▸ Supplied passage

"""

Expected to hold a $2 trillion value, one that exceeds the valuations of other oil giants like ExxonMobil (XOM  ), Saudi Aramco and its much-awaited IPO seem to be firmly positioned in the sights of major oil players the world over.

The latest party to express keen interest in what could be the largest public offering is Britain, which is attempting to lower regulations associated with its procedure to list state companies in order to rope in Aramco's very desirable IPO. So much so, that the FCA has even created a new premium listing regime category "to cater for companies controlled by a shareholder that is a sovereign country."

"Regulatory protections for investors lie at the core of the listing regime. However, it is important that these protections remain well-targeted. Refining the listing regime in this way would make U.K. markets more accessible whilst ensuring that the protections afforded by our premium listing regime are focused and proportionate" said Andrew Bailey, FCA Chief Executive.

British Prime minister Theresa May and LSE head Xavier Rolet travelled to Saudi this year in an attempt to lobby on behalf of the country. It seems that New York would also have a good chance of vying for the IPO, especially considering that "J.P. Morgan (Aramco's longtime commercial banker) and Michael Klein (formerly of Citigroup) have been advising Aramco on the financial restructuring that is necessary for the process."

Last week at the World Petroleum Congress in Istanbul, Aramco CEO Amin Nasser revealed the corporation's plan to invest $300 billion over the next decade in an effort to maintain its current capacity and "double gas output." Considering that there is an oil supply glut, particularly in America, many have questioned whether the roadmap to Aramco's success lies not in intensifying oil supply and equalizing increasing demand but rather in adopting a defensive stance that attempts to keep oil prices rising.

Initially, the IPO was supposed to be released in the first quarter of 2018, but since then the timing has been pushed back to later in the year or even 2019. This is likely due to Aramco's "desire to complete the financial restructuring process to make the company more attractive to investors."

Founding partner of HydroCarbon Capital and oil expert Malcom Graham-Wood says, "It's so much of a one-off business. It's a state-owned oil & gas business in the biggest oil producer in the world. It's so difficult to value - what do you value the business at? Investment banks are trying to put a valuation on it so they can get the deal."

This also further explains why the Saudis are pouring so much time and effort into refining Aramco; they know how aware the world is of the immense amount of volatility and uncertainty associated with the IPO. At this rate, powers like China will even most likely want to be involved with the deal, especially if America gets a cut.

One thing is clear for sure: a lot of Aramco's impending success depends on the severe depletion of future oil reserves. Yet, with multiple American oil companies coming to the forefront of the global oil scene, will this assumption hold?

"""

▸ Requirement 1
Copy the part of the Aramco IPO article starting with "This also further" and going on through "gets a cut.", word for word.
▸ Requirement 2
In the Aramco IPO article, how much did Aramco's CEO say the company plans to invest over the next decade?
▸ Requirement 3
According to the Aramco IPO article, why was the IPO's timing pushed back from the first quarter of 2018?

▸ Data for analysis
"""

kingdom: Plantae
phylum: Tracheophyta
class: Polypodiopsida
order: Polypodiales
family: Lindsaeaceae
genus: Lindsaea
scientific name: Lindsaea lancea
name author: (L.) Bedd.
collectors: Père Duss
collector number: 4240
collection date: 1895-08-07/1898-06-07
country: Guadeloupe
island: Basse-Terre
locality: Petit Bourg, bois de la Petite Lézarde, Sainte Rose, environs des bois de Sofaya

"""

▸ Exercise response 1
This also further explains why the Saudis are pouring so much time and effort into refining Aramco; they know how aware the world is of the immense amount of volatility and uncertainty associated with the IPO. At this rate, powers like China will even most likely want to be involved with the deal, especially if America gets a cut.

▸ Exercise response 2
$300 billion.

▸ Exercise response 3
The delay is likely because Aramco wants to complete its financial restructuring process first, which would make the company more attractive to investors.